(TO DO): Should a line in the entries below contain "each", return that line.

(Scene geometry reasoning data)

━━━

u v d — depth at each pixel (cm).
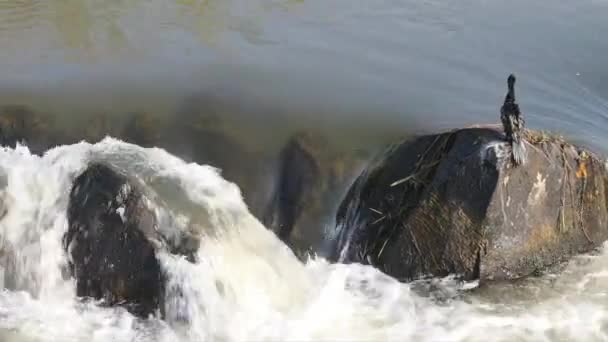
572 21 1358
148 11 1387
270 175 902
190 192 820
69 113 1008
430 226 783
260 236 812
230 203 833
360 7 1414
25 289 795
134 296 755
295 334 743
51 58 1184
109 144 888
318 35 1292
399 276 796
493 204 761
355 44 1257
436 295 790
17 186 837
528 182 771
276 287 777
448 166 778
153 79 1112
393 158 834
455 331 756
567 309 782
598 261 833
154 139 950
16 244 806
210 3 1426
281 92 1075
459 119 1011
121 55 1198
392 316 770
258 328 744
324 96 1068
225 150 929
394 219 802
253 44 1250
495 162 753
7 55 1186
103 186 790
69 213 797
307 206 862
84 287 773
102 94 1061
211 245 762
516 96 1095
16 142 948
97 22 1328
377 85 1106
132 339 736
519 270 802
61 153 866
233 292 752
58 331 745
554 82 1145
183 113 1009
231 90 1077
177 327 745
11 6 1389
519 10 1404
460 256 781
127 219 764
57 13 1370
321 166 899
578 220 817
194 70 1147
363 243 815
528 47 1256
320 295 784
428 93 1091
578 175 805
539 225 793
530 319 771
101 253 765
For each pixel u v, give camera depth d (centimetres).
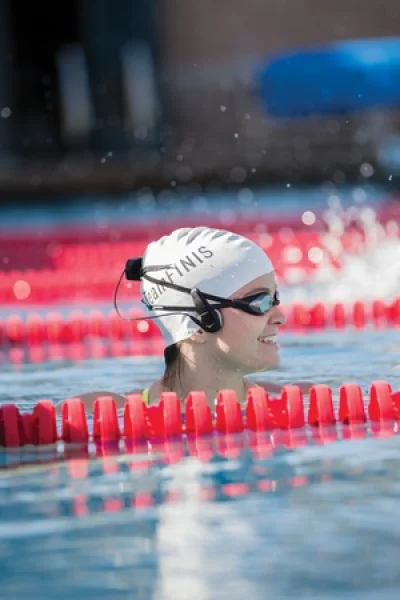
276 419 1195
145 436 1153
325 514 820
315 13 7531
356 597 643
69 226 4706
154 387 1320
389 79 5681
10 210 5597
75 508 871
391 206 4659
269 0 7475
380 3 7650
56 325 2286
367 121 6519
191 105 7012
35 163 6788
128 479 964
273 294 1283
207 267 1257
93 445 1132
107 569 712
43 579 699
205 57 7425
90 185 5791
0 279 3234
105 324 2284
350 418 1196
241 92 7025
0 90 7019
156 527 802
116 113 6888
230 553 735
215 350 1271
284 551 735
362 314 2327
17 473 1016
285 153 6688
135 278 1344
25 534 803
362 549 732
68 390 1545
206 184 5822
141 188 5778
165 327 1301
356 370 1611
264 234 4009
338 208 4728
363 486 899
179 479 954
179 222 4609
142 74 6869
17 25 7219
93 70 6938
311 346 1941
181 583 681
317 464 990
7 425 1149
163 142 6881
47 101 7050
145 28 7050
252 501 865
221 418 1177
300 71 5819
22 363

━━━

(RESPONSE TO THIS TASK):
u v d — depth at each pixel (cm).
For each pixel u v, give camera depth d (centimetres).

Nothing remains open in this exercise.